Before you go away for ever come and say good-bye. Come and have tea again. If you would like to. Lucy Gault.
There was nothing else, only the address and the date beneath it, August 5th 1936.
5
On the day Lucy Gault’s letter arrived in the house above the Bank of Ireland there was a new recruit at the army Camp that Ralph often passed on his evening walks.
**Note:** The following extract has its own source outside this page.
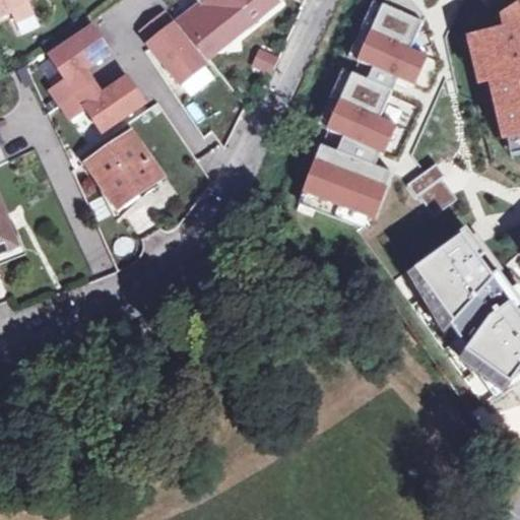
[(0,0),(0,19),(11,15),(15,25),(36,15),(29,2),(34,0),(0,0)]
The officer in charge at the time saw a tall, hollow-faced man with an intensity in his dark eyes that was particularly noticeable. The impression received by the officer was that the man was troubled, but since he had been declared medically fit, since he had been interviewed in the usual manner and declared worthy of the uniform he was to wear, the officer stamped the papers that recorded such details as name and age and the period of service undertaken. The typewritten name was incorrectly spelt, the new recruit pointed out, and the officer drew two lines through the error. Horahan he wrote instead.